One factor concerned the characteristics of the data being backed up on the PowerVault 775N NAS server. Because of the large number of very small files, it was difficult to keep the LTO-2 tape drives spinning. The impact was long backup times and significant wear and tear on both tape media and drives because of shoe shining. Writing these files to disk by using VDL staging addressed both issues.

A second important consideration for using a VDL was the restore pattern for this data. The patterns showed that nearly 80 percent of restore requests were associated with the data that had been backed up from the PowerVault 775N NAS server. And of those restore requests, 80 percent occurred within four days of the last access of the file. Therefore, keeping at least four days of data on the VDL resulted in much faster restore times compared to tape. These fast restore times helped increase user productivity. The 3 TB VDL on the AX100 storage array allowed more than a week of incremental backup data to be stored on disk, which further increased the likelihood that restore requests could be serviced directly from disk.

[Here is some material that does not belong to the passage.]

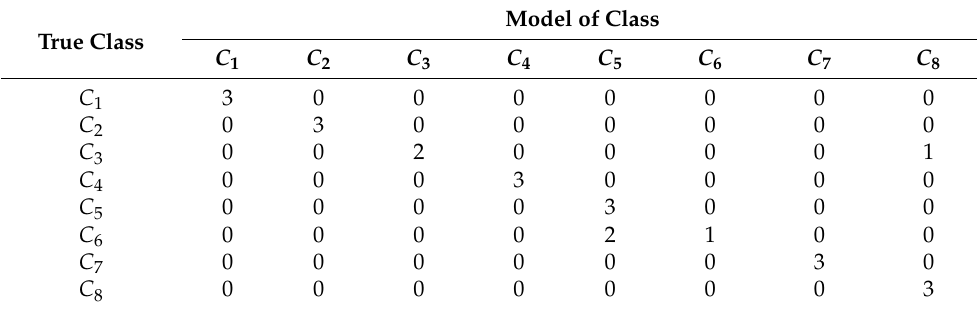
Table 4. Confusion matrix N TS for the test dataset X TS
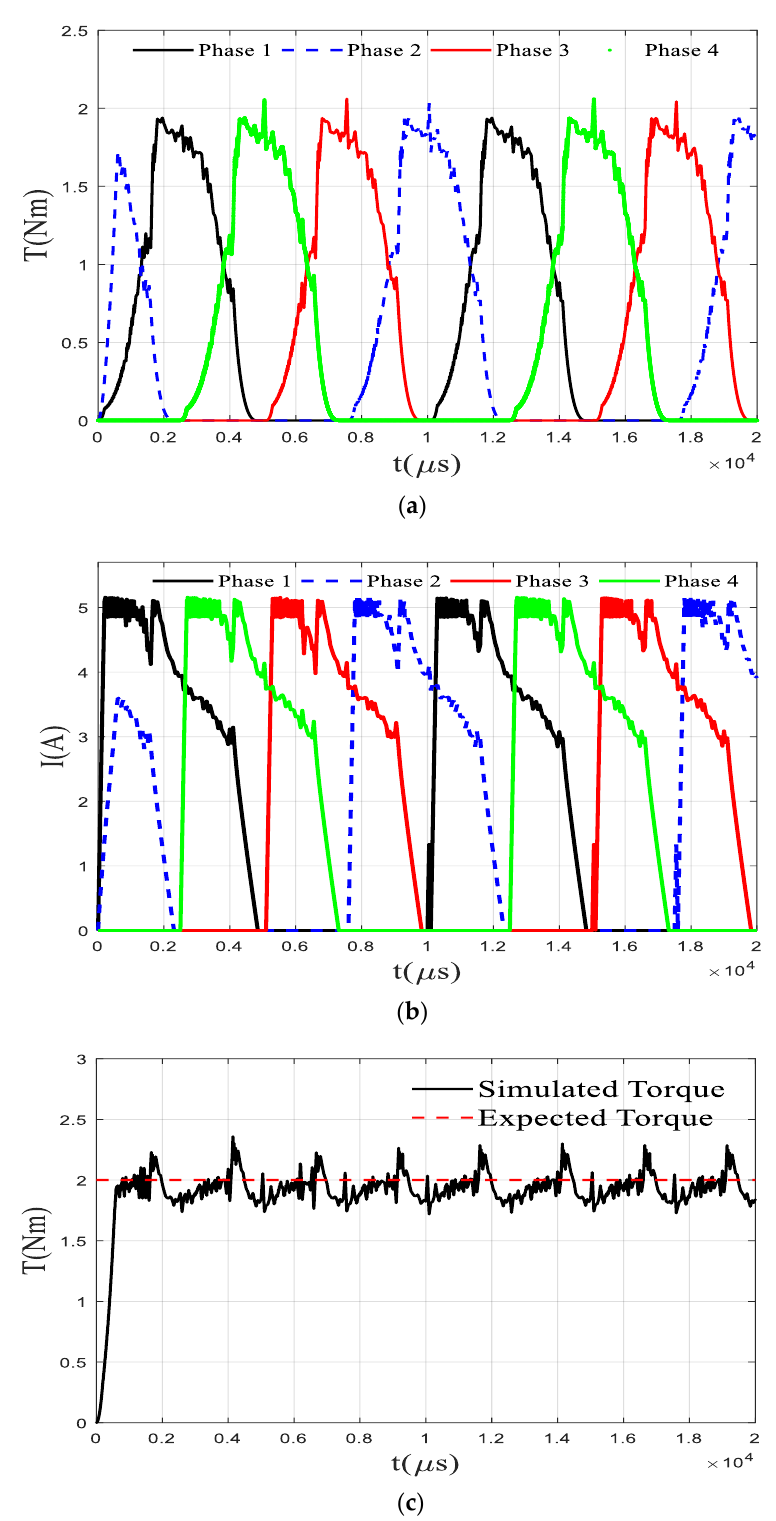
Figure 10. Results under traditional DTC ( a ) Torque ( b ) Current ( c ) Sum of torque.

Consolidation of file system backups

Combining a backup-to-disk approach with the NetVault Consolidated backup feature lets administrators create a synthetic full backup without actually running a full backup each week. Initially, one full backup to serve as the base must be run; but once this full backup has been created, all future full backups can be performed by combining the previous incremental backups kept on disk and the last synthetic full backup written to tape.

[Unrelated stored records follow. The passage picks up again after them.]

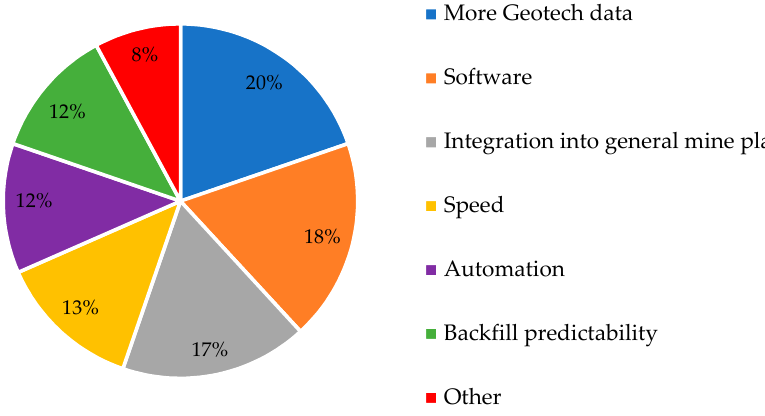
Figure 10. The application of stope performance and control after excavation takes place ( a ) includ- ing the cavity monitoring system (CMS) to measure the stopes ( b ).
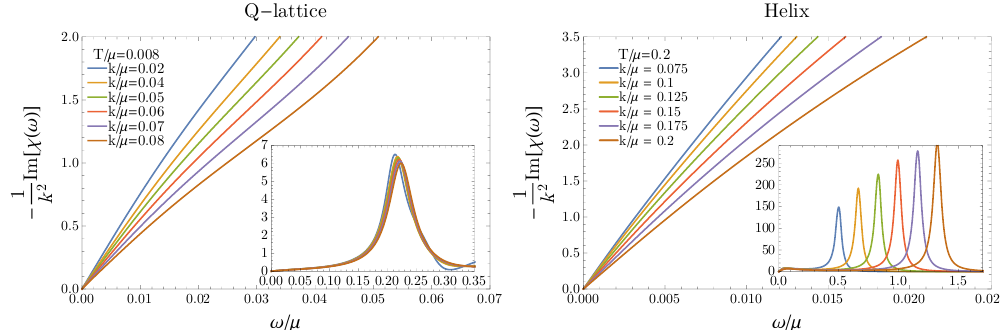
Figure 6. Charge density response function. The Coulomb interaction is taken into account with e 2 = 0 : 05 (both models). The remaining parameters are the same as on (cid:12)gure 5. The di(cid:11)usion peak near the origin totally disappears in both models. The only remaining visible feature (the insets on both panels) is the broad slowly dispersing peak, which is located at parametrically large frequencies: the fake plasmon. At low energies, the response looks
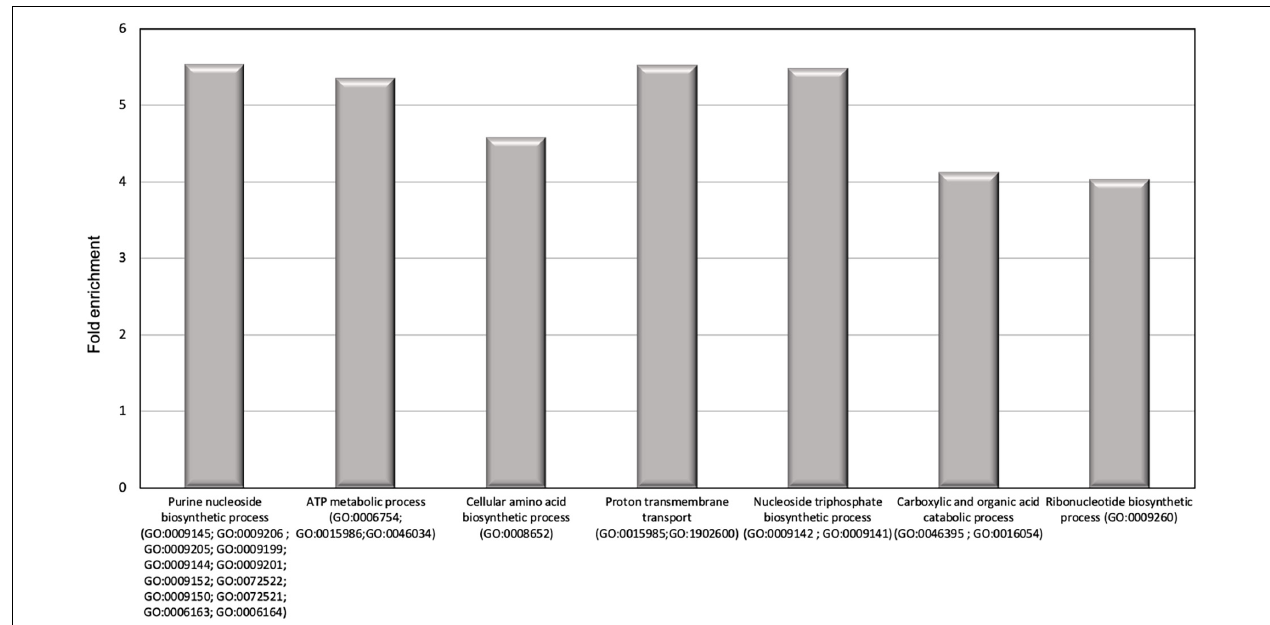
FIGURE 7 | Results of the overrepresentation test (Panther) of the 648 proteins specifically expressed in oval morphotype. Only proteins families with a fold enrichment upper than 4 are represented.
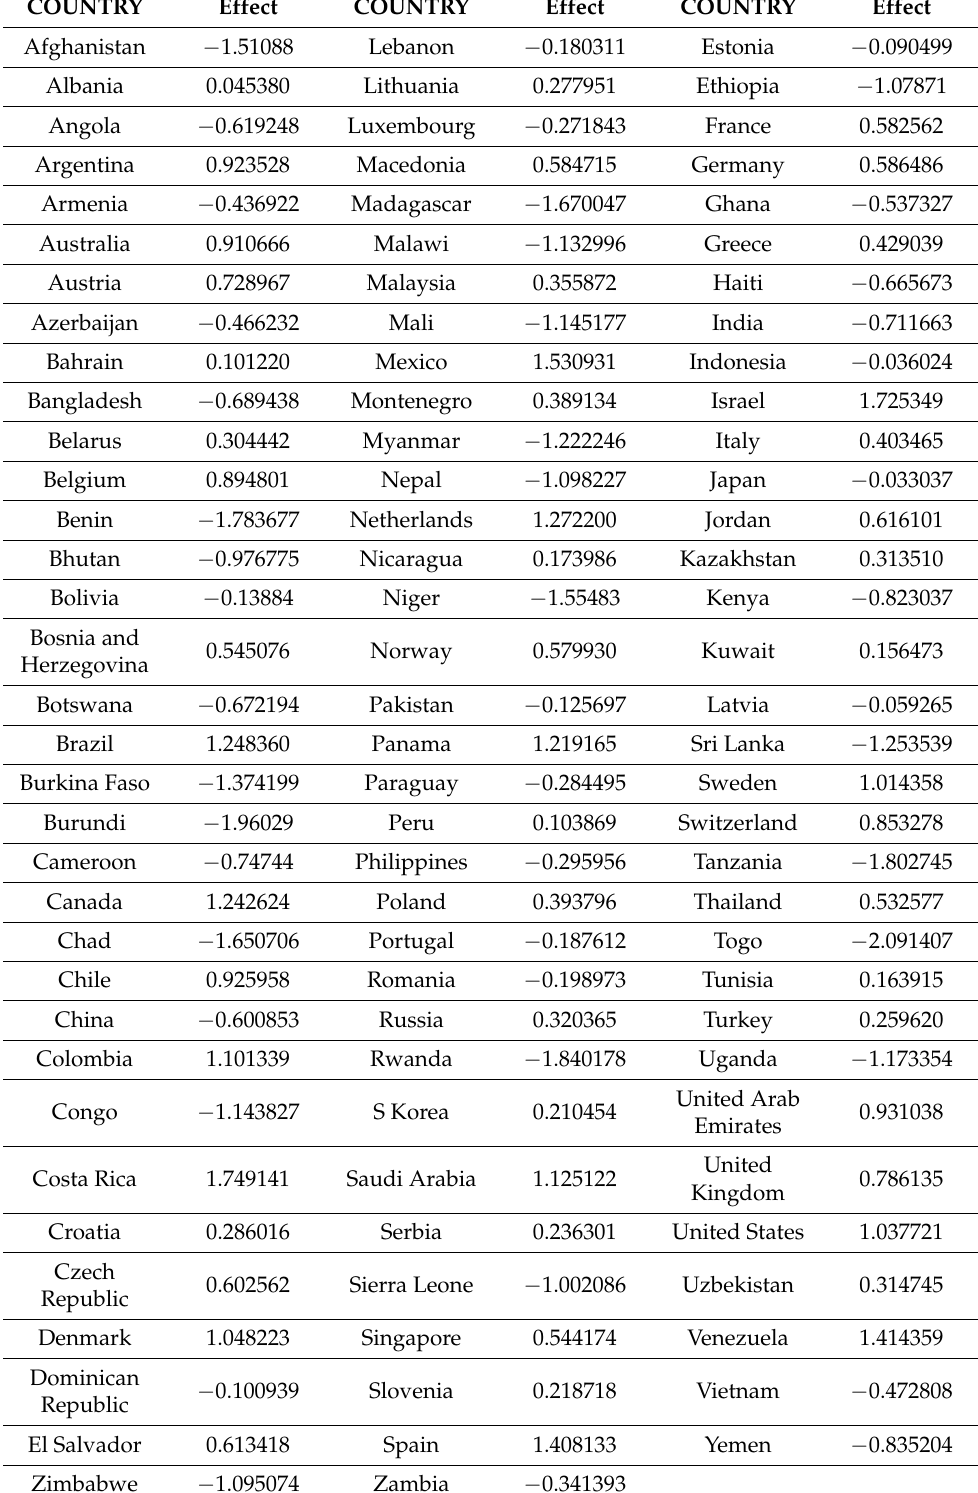
Table 3. The effect value of divergent countries in the same period.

The consolidated backup feature eliminates the need to run weekly, resource-intensive full backups, which tend to consume large amounts of network bandwidth (particularly if backing up across the LAN) and server bandwidth that may be put to better use elsewhere. In addition, consolidated backups do not consume system resources—network or application server bandwidth—thus allowing full backups to be run at any time of the day without an adverse effect on production operations. Although consolidated backups consume the backup server resources and VDL and tape library resources, these resources are typically not needed during normal business hours. This arrangement enables consolidated full backups to be run easily during business hours, when IT staff is more likely to be available to monitor progress and help ensure good backups.